* QUOTED PASSAGE
-- BEGIN --

# Tri Power & Max Displacement



## cij911 (Oct 25, 2017)

I am considering building a larger (455 cubic inch +), more powerful motor, but want to keep the tri power. Does anyone have reference material to the maximum flow through the tri power setup and at what HP levels it would be the bottle neck ? (Sorry I have searched and not found anything.)


----------



## bigD (Jul 21, 2016)

I have not personally had any experience with a tri-power. But, there have been plenty of 11 sec drag cars running a tri-power. Norman Warling has even run high 11's with his tri-power 389 '62 Cat Stocker. 

There are a few guys who specialize in tri-power stuff. They can probably answer all your questions.

http://www.pontiactripower.com/

"...A strong 461 Pontiac motor was built and run with a 750 cfm Holley and compared to a 66 tripower. The Holley induction motor made 493 HP and peak of 552 ft lbs. torque. The tripower induction unit on the same motor put out 477 HP and 545 ft lbs torque. ..."

If you can't make all the power you want with Roch carbs, I think you can adapt Holley 2-barrels. Won't look stock. But you'll have three 2-barrels & more power. Guessing that much cheaper adapters are available. 

https://www.ebay.com/i/233037733365?chn=ps

https://www.speedwaymotors.com/Holl...tEI9hi353VaaCgq3Wuv7-ZSCaKAUUt4saAmHpEALw_wcB


----------



## PontiacJim (Dec 29, 2012)

cij911 said:


> I am considering building a larger (455 cubic inch +), more powerful motor, but want to keep the tri power. Does anyone have reference material to the maximum flow through the tri power setup and at what HP levels it would be the bottle neck ? (Sorry I have searched and not found anything.)


The larger outer carbs flow about 250 CFM's from everything I have read. Not sure what the smaller center carb on a '65 Tri-Power flows. I would use the '66 intake having the larger carb. So that means you are getting 750 CFM's. Q-jet is 750 CFM's.

-- END --

* SUPPLIED DATA

-- BEGIN --

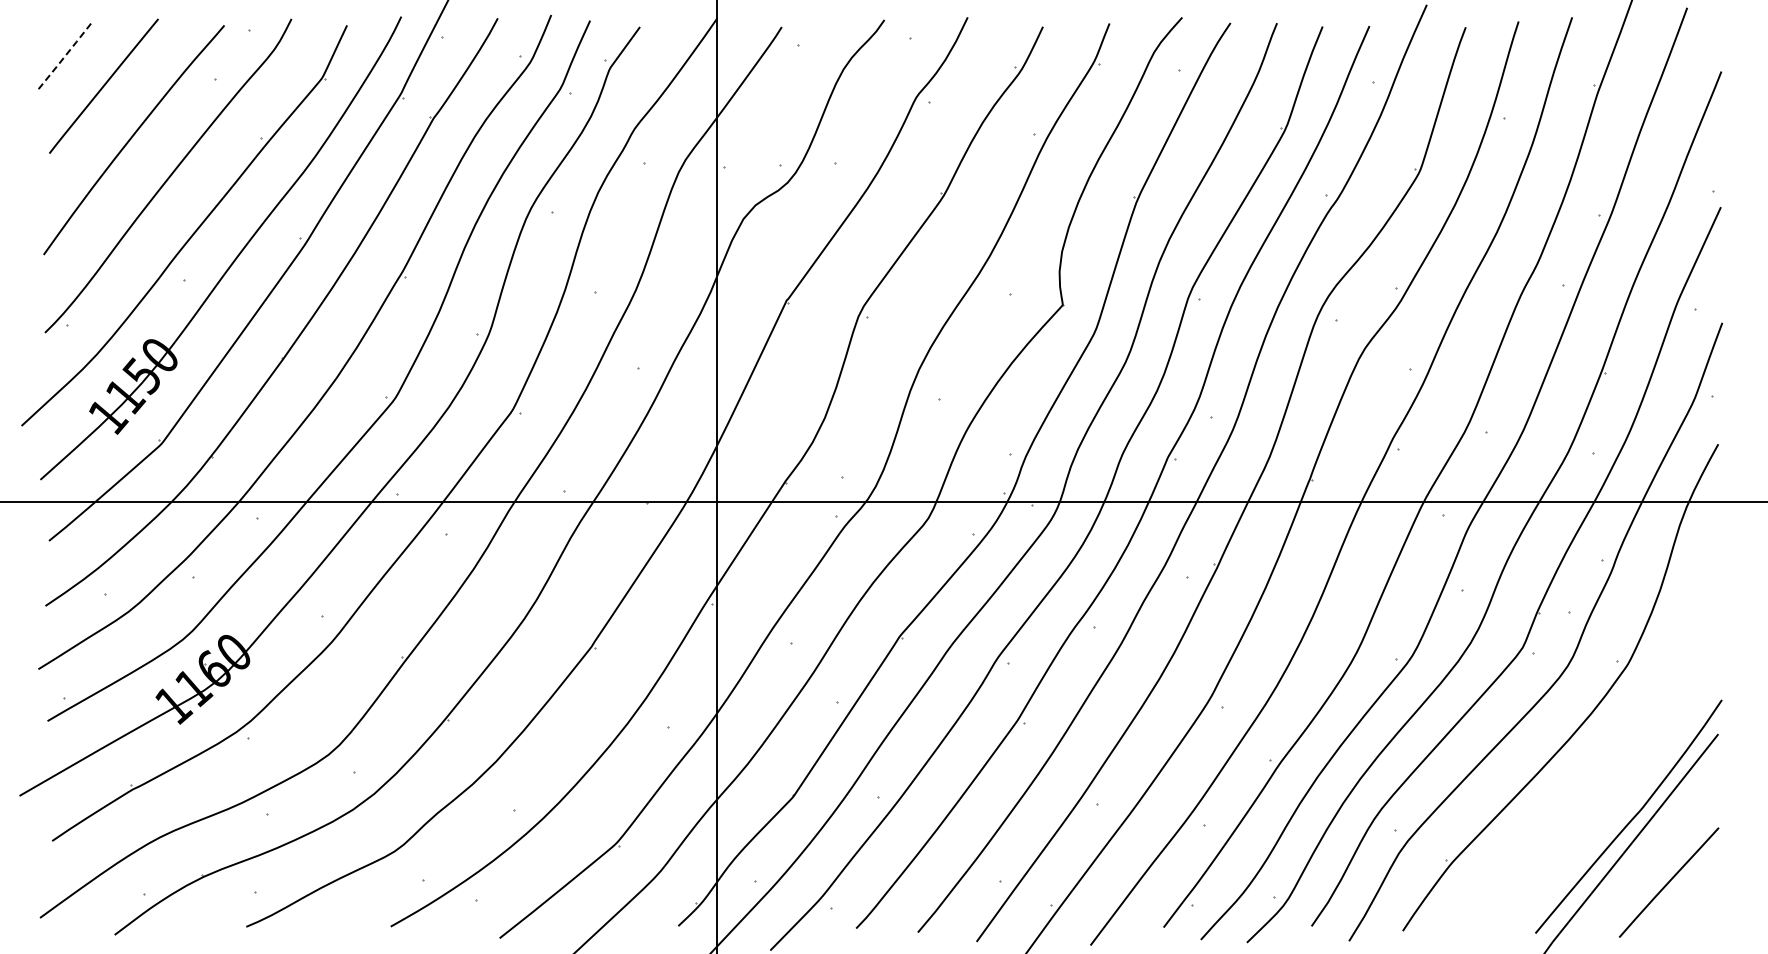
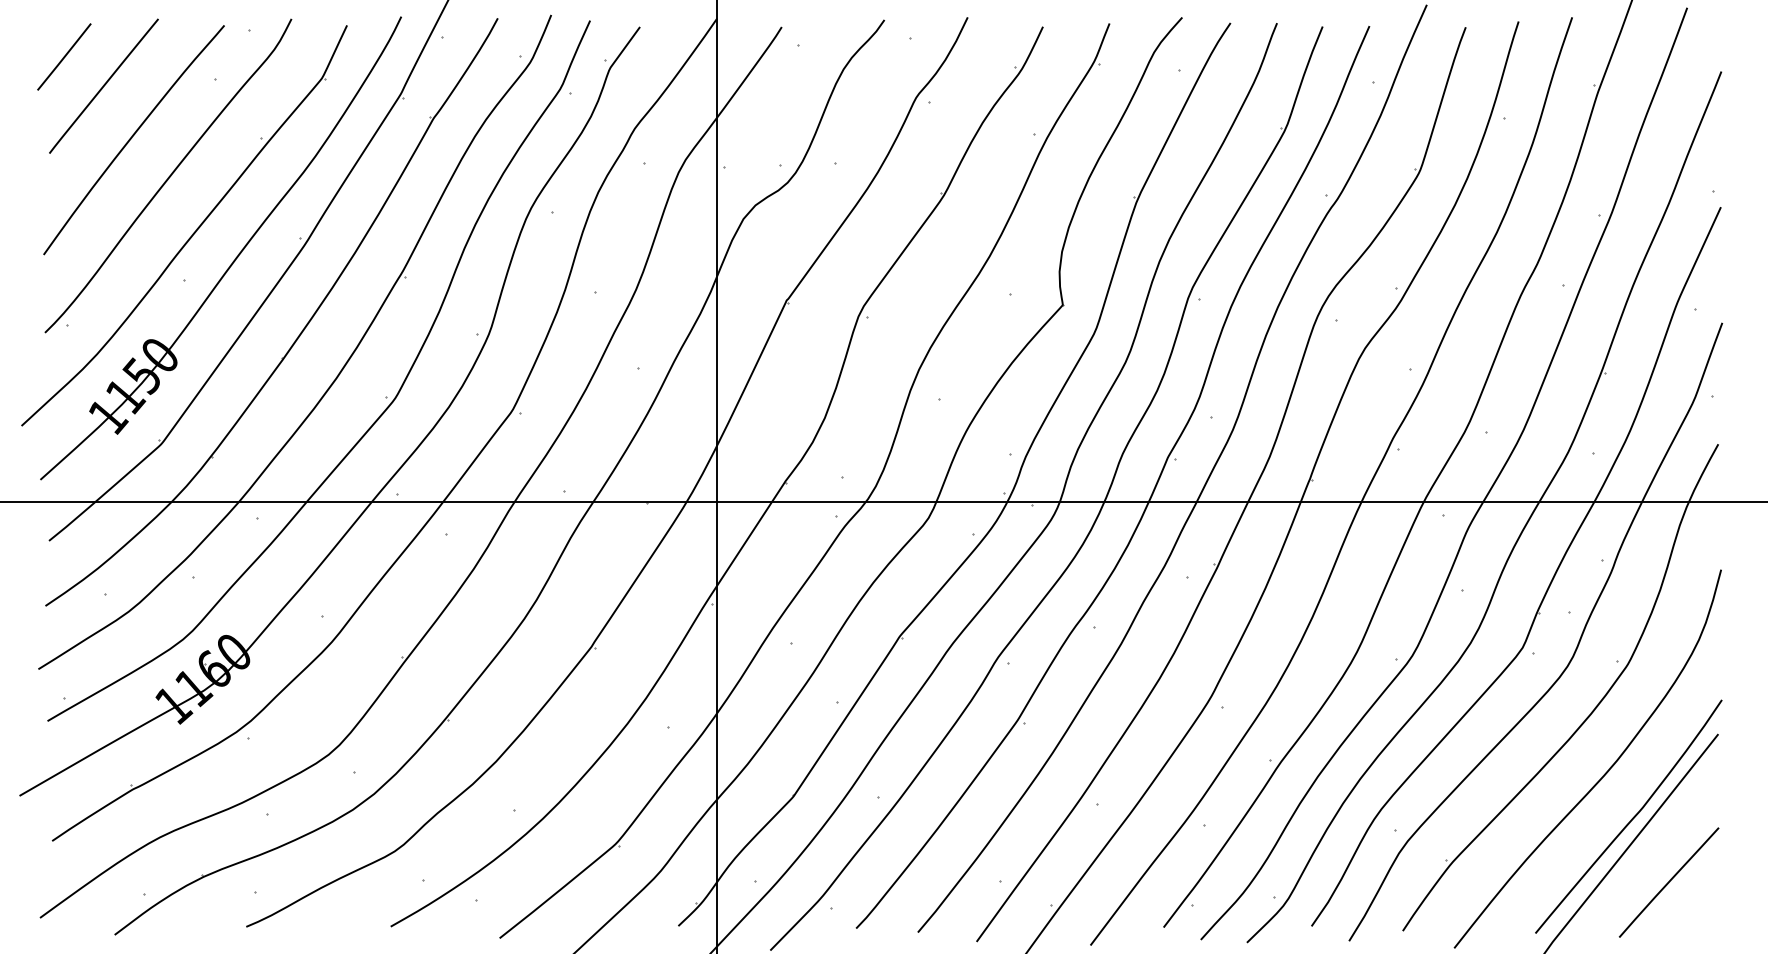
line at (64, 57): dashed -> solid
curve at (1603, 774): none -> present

-- END --

* TO DO
1 – In the tri-power thread above, shorten the paragraph beginning "I have not personally had any experience" to a list of its main facts.
2 – According to the tri-power thread, under what condition does one reply suggest adapting Holley 2-barrels, and what would that change gain and cost? Answer in one to three sentences.
3 – Carry on the tri-power thread from its last sentence.

* ANSWER LIST
1 –
- The writer has no personal experience with a tri-power.
- Plenty of 11-second drag cars have run a tri-power.
- Norman Warling has run high 11s with his tri-power 389 '62 Cat Stocker.

2 – The reply suggests adapting Holley 2-barrels if the Rochester carbs can't make all the power wanted. The result would be three 2-barrels and more power, but the setup won't look stock.

3 –
Just for reference, the 3-Holley carb set-up flows a total of about 930 CFM's even though they are 2 500CFM and 1 350 CFM carb totaling 1350 CFM's. Holley rates their 2 Bbl carbs differently then their 4 Bbl carbs, so all three give you about 930 CFM's. The outboard carbs, if stock as found on the Six Pack, are vacuum operated and do not have the mechanical linkage like the Pontiac tri-power.

I would use the tri-power and see how it does. If you are handy with tools, I would gasket match the intake runners and polish them up a little. Probably will have to play around with the jetting to get it dialed in. I would also put spacers under the carb, maybe the phenolic 1/2" if you don't already have them. I see K&N now offers what they claim is an improved air filter for the tri-power. I might try them as you want good air flow.

So I think I would try them unless you plan on going with some big lift roller cam, high RPM's, or huge flowing heads.


----------



## cij911 (Oct 25, 2017)

Thanks Gents! From some additional reading on the www, it appears the Rochester tri power flows upwards of 900 cfm. I keep thinking a nicely built 455 or 461 would be nice . Thanks for the help!

Chris


----------



## geeteeohguy (Feb 2, 2008)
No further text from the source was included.